Reproduce exactly the part of the entries below that starts with the line containing "Xabier Morales and Belem García." and runs through their end, leaving out the pictures.

:: DATASET EXCERPTS ::

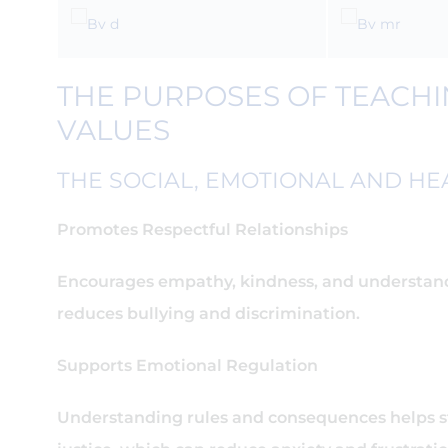
THE PURPOSES OF TEACHIN
VALUES
THE SOCIAL, EMOTIONAL AND HEA
Promotes Respectful Relationships
Encourages empathy, kindness, and understand
reduces bullying and discrimination.
Supports Emotional Regulation
Understanding rules and consequences helps 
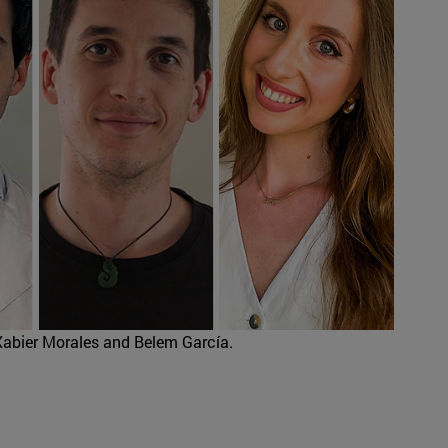
Xabier Morales and Belem García.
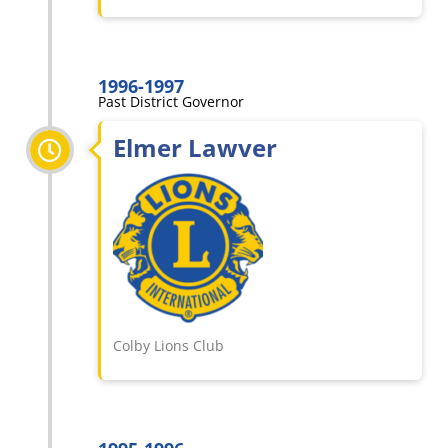
1996-1997
Past District Governor
Elmer Lawver
Colby Lions Club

:::

◆ ANSWER TO THIS EXERCISE ◆
Xabier Morales and Belem García.
1996-1997
Past District Governor
Elmer Lawver
Colby Lions Club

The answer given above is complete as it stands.